The act of watching film together isn’t earth-shattering — the Bears already do that, in different groupings — but the Bears saying something needs to change at least acknowledges the dismal state of the offense.

They average 255.4 yards per game, the fewest in the NFL by 17 yards — and 205 yards less than the league-leading Cowboys. Their 124.4 passing yards per game ranks dead last, too — and is a whopping 200 yards per game less than the Buccaneers, who boast the best passing offense in football.

“it means a lot,” Mooney said of the meeting plan. “Obviously [Fields] wants to win. We want to win as well. So I mean, chemistry takes a long time to build up. But we’re trying to speed up the process, get it to where we need it to be right now. That’s the thing we’re working on.”

Asked how often they’ll meet on their own, Fields was blunt — “As much as we need to,” he said — even as he projected optimism that the offense will turn around.

“You just have those feelings,” he said. “You just feel it. It’s coming.”

Mooney does, too.

“You can see it,” he said. “You just gotta bring it from practice to the game … Everybody’s success echoes off of each other. It starts up front, and then it starts at the quarterback, then running back, run game, then receivers, you know?

“So we all gotta do our thing, do our job, and everything will work out as it should.”

That job, starting this week, includes an extra Zoom meeting.

# Information provided
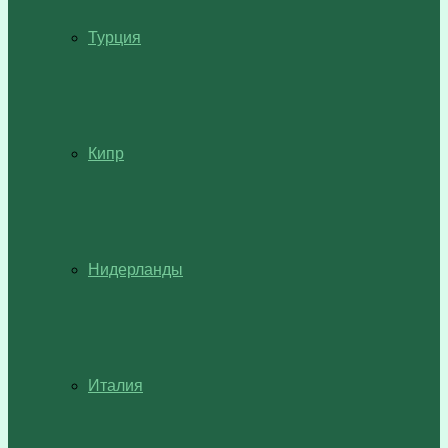
Турция
Кипр
Нидерланды
Италия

# Directions
A) According to the Bears passage, how many passing yards per game does the team's offense average?
B) Say whether each statement agrees with the Bears passage, and quote the deciding words: (i) The Bears average the fewest yards per game in the NFL. (ii) The Cowboys have the best passing offense in football. (iii) Fields said the players will meet on their own once a week.
The data that comes with the Bears passage isn't needed here.

# Results in order
A) 124.4 passing yards per game.

B)
(i) Yes: "They average 255.4 yards per game, the fewest in the NFL by 17 yards"
(ii) No: "the Buccaneers, who boast the best passing offense in football"
(iii) No: "“As much as we need to,” he said"